Le molteplici origini dell’inquinamento da plastica
Ma analizzando la quantità di plastica presente nelle ostriche e nell’acqua è apparso un risultato inaspettato: “Abbiamo trovato tante particelle di plastica nelle ostriche degli atolli perliferi quante in quelle degli atolli non perliferi”sottolinea Maeva Goulais. Un’osservazione che ha spinto il ricercatore a scavare più a fondo. Ha scoperto che le fibre di cellulosa, di origine naturale o antropica, svolgono un ruolo nella crescita delle ostriche. “Quanto più fibre conteneva un’ostrica, meno si sviluppava”specifica. In realtà questa cellulosa può essere naturale perché sappiamo, ad esempio, che nelle Tuamotu ci sono molte piantagioni di cocco. Quindi non possiamo farci niente. Ma c’è anche un grande contributo entropico, che proviene quindi dall’uomo, e che potrebbe essere dovuto allo scarico in laguna delle acque reflue, in particolare di quelle delle lavatrici”.
>Tossicità delle plastiche perlate: risultati allarmanti
Risultati che confermano quindi che la contaminazione di una laguna è certamente dovuta all’inquinamento locale, quello prodotto dagli abitanti, ma deriva in gran parte anche da apporti esterni.
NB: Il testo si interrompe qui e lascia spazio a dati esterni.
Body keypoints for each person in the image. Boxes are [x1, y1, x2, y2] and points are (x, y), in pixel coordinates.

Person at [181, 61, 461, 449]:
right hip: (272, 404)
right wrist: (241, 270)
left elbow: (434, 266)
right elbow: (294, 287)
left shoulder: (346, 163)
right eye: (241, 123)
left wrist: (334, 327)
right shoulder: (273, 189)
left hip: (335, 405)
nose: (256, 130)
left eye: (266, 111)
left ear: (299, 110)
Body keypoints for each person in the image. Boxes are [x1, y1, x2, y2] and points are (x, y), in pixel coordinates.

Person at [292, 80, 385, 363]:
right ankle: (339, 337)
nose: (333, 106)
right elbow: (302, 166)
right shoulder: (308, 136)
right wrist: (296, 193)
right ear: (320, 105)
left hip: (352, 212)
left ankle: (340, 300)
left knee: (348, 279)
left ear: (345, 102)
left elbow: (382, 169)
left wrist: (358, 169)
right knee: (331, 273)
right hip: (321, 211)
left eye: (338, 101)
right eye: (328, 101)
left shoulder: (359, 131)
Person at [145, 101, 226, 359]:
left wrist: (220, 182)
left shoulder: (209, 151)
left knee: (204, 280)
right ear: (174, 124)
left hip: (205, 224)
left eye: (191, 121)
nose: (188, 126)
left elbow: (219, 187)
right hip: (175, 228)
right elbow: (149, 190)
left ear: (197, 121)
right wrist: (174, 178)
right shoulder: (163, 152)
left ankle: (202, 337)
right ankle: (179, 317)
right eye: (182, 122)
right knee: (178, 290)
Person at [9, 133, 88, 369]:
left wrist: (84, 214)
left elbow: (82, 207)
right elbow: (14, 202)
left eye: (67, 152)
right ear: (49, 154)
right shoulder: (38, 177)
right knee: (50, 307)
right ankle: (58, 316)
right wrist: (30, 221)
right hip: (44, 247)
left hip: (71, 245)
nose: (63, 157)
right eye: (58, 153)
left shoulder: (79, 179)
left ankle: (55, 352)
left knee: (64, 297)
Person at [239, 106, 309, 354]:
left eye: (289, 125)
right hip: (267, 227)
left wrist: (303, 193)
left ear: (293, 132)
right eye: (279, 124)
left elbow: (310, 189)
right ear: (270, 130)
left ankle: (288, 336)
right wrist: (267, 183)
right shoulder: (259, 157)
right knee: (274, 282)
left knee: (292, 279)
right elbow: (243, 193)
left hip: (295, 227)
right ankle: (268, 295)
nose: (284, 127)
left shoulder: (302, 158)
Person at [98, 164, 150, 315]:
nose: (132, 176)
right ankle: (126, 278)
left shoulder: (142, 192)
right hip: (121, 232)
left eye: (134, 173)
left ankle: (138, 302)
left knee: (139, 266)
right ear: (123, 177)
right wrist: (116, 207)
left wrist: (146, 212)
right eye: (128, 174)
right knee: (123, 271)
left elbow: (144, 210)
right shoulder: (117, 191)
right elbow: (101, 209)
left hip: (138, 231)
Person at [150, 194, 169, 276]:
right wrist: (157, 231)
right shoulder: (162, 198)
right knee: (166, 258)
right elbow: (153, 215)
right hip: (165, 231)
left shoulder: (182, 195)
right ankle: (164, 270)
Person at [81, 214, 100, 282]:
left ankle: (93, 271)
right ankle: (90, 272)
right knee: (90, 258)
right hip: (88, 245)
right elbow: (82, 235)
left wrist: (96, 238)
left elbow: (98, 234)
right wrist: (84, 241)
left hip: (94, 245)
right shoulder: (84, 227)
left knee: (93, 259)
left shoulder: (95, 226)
Oltre alla contaminazione diretta delle ostriche, Maeva Goulais era interessata anche agli effetti biologici della plastica delle perle su altre specie marine. Utilizzando test sulle larve, ha osservato lo sviluppo di uova di cinque specie marine poste in soluzioni plastiche a diverse concentrazioni. I risultati sono chiari: “Alcune larve presentavano anomalie o ritardi nello sviluppo, confermando la tossicità dei percolati di plastica. » Il dottorando insiste quindi sulla necessità di individuare gli additivi chimici più tossici tra quelli utilizzati nei raccoglitori e nelle corde per la coltura delle perle. “ Alcuni additivi possono essere innocui, ma altri devono essere molto tossici. L’interesse sarebbe idealmente quello di vietarne l’utilizzo per materiali destinati a finire in acqua. Sarebbe già un grande passo riuscire a limitare e regolamentare realmente gli additivi utilizzati nelle materie plastiche perlifere e di acquacoltura. »
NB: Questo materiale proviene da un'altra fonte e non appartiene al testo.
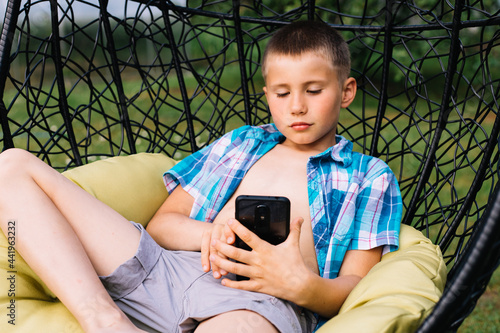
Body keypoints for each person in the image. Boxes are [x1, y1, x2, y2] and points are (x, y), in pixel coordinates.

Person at [0, 20, 401, 333]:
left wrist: (300, 285)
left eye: (313, 90)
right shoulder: (242, 144)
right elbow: (162, 225)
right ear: (267, 95)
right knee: (12, 165)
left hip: (258, 302)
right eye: (282, 93)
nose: (296, 106)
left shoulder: (368, 177)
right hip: (167, 271)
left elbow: (354, 287)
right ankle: (103, 320)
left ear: (346, 91)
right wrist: (208, 233)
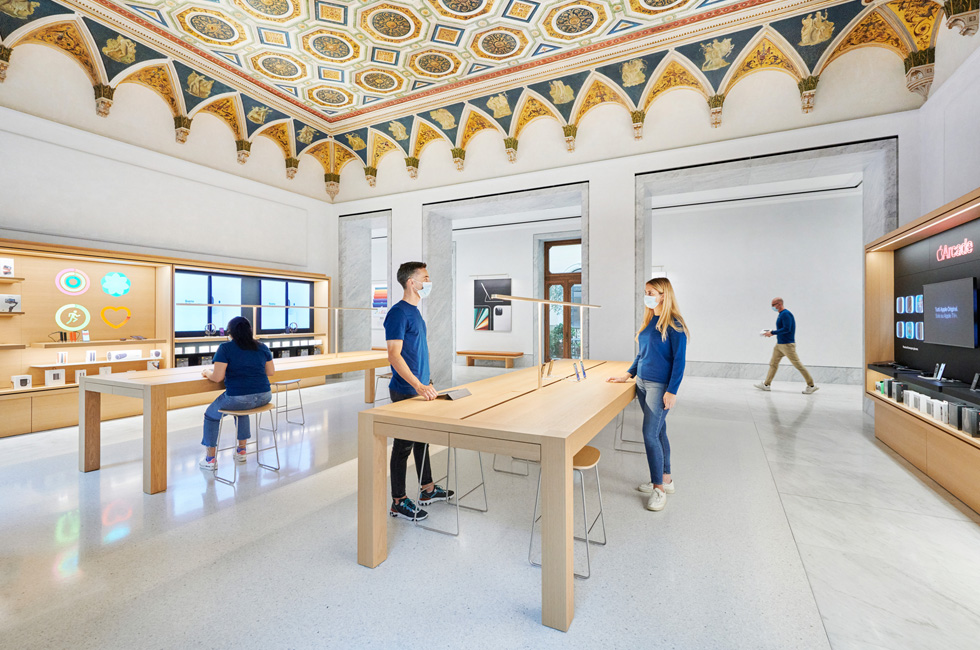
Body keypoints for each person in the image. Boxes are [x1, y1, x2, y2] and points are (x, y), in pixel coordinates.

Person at [608, 277, 688, 512]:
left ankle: (658, 489)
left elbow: (679, 361)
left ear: (663, 295)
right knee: (659, 431)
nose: (647, 296)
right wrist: (628, 375)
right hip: (642, 383)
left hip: (658, 386)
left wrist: (672, 391)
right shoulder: (649, 320)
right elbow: (641, 354)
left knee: (649, 434)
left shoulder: (675, 325)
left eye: (651, 292)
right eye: (646, 292)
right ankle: (666, 479)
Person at [385, 261, 453, 521]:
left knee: (422, 439)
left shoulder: (415, 312)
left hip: (422, 387)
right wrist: (417, 384)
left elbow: (417, 353)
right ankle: (398, 501)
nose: (428, 282)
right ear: (411, 282)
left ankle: (427, 489)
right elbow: (394, 355)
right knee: (403, 446)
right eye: (425, 278)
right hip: (405, 390)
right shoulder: (398, 313)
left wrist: (427, 381)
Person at [199, 316, 275, 470]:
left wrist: (207, 372)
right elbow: (270, 372)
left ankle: (210, 459)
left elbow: (217, 377)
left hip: (239, 397)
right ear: (249, 331)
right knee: (242, 411)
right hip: (265, 396)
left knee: (211, 416)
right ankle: (241, 451)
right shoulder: (262, 347)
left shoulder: (225, 348)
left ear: (231, 332)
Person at [755, 297, 819, 394]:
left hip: (787, 345)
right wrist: (771, 333)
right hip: (779, 345)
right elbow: (782, 329)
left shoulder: (786, 314)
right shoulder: (781, 314)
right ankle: (766, 385)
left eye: (773, 305)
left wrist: (772, 332)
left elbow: (787, 329)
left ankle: (811, 386)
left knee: (798, 365)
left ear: (779, 304)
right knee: (773, 364)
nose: (772, 307)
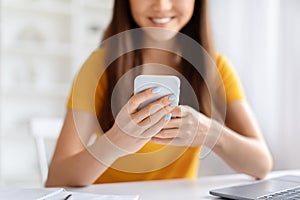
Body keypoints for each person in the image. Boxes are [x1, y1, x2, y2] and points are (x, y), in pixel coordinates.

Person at [46, 0, 273, 187]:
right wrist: (116, 141)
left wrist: (210, 133)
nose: (162, 6)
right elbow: (56, 179)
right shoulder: (99, 67)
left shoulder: (216, 68)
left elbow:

>Batteri patogeni e rischi per le lagune
Un’altra parte della sua tesi esplora gli effetti biologici dei rifiuti di plastica sulle lagune. Con questo intendiamo il loro impatto sui batteri. Organismi invisibili ma “estremamente importanti” per gli ecosistemi marini. “è vero che raramente ce ne rendiamo conto, perché è invisibile. È un compartimento un po’ dimenticato”dice il dottorando. Per due mesi Maeva Goulais ha quindi seguito la loro evoluzione in acquari contenenti quantità variabili di plastica. “Nell’acquario più inquinato alcuni batteri patogeni erano sovrarappresentati” spiega. Questi batteri, oltre a rappresentare un rischio per la coltivazione delle perle, minacciano anche l’equilibrio degli ecosistemi marini.
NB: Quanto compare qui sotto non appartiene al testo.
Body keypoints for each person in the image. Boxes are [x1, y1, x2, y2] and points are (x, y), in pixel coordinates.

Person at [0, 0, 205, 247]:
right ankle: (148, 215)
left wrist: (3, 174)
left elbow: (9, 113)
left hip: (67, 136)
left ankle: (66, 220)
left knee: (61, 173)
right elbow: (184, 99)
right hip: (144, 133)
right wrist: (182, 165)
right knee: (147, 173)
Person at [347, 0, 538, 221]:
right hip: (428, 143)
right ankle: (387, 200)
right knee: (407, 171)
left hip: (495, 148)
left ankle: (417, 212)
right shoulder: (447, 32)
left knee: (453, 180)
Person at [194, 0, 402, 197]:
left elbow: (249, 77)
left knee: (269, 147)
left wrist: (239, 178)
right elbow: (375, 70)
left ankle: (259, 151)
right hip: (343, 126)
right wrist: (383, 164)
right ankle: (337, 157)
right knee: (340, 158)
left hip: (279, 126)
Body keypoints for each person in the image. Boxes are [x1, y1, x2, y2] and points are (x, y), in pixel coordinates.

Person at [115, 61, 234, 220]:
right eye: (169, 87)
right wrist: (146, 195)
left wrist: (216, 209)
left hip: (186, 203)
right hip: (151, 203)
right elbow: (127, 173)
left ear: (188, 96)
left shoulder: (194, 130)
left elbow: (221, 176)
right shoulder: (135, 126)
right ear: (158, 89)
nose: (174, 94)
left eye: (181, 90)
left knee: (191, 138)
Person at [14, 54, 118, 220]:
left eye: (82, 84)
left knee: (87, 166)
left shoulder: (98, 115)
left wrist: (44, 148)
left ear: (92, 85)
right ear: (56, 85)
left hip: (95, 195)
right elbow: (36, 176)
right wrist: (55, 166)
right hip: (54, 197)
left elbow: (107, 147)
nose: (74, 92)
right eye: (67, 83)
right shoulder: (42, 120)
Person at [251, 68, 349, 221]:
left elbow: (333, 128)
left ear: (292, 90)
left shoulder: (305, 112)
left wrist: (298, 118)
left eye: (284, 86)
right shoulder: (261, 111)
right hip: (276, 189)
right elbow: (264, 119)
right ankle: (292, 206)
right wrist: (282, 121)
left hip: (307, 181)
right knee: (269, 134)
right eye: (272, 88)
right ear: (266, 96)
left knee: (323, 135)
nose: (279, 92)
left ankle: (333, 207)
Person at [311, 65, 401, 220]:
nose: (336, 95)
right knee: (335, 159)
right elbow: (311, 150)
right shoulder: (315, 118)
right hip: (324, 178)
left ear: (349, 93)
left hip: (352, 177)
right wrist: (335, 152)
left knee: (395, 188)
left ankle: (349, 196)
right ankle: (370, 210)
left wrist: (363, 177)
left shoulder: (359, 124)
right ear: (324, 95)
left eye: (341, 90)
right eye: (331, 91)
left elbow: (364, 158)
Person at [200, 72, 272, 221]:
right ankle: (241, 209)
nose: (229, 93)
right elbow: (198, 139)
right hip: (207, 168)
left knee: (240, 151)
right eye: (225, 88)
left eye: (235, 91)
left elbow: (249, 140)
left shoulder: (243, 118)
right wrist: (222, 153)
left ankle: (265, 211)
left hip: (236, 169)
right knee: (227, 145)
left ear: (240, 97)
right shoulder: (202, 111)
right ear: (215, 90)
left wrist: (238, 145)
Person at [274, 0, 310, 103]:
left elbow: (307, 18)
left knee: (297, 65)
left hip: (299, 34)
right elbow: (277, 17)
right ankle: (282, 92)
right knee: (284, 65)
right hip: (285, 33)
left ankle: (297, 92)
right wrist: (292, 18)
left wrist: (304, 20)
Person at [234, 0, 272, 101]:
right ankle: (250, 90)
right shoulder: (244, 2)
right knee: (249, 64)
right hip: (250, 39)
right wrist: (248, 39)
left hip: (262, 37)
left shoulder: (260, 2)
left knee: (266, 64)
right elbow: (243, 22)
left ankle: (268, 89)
>Di fronte a queste constatazioni, Maeva Goulais chiede azioni prioritarie da parte delle autorità pubbliche. “I coltivatori di perle sono consapevoli del loro impatto e pronti a collaborare, ma sono necessarie politiche pubbliche ambiziose per sostenere questa transizione”assicura. Il suo lavoro è simile a quello di un’altra dottoranda dell’UPF, Margaux Crusot, la cui ricerca su un biomateriale in grado di sostituire la plastica negli allevamenti di perle le è valsa un prestigioso premio lo scorso anno. Riguarda anche la ricerca su un metodo di raccolta dei rifiuti negli atolli produttori di perle. Per Maeva Goulais è urgente regolamentare l’importazione e l’utilizzo della plastica perlata controllandone la composizione chimica. Sarebbe inoltre necessario ridurre le quote attuali, che lei considera “estremamente elevate”, ma anche avviare campagne sistematiche per il recupero e il trattamento dei rifiuti della coltivazione delle perle.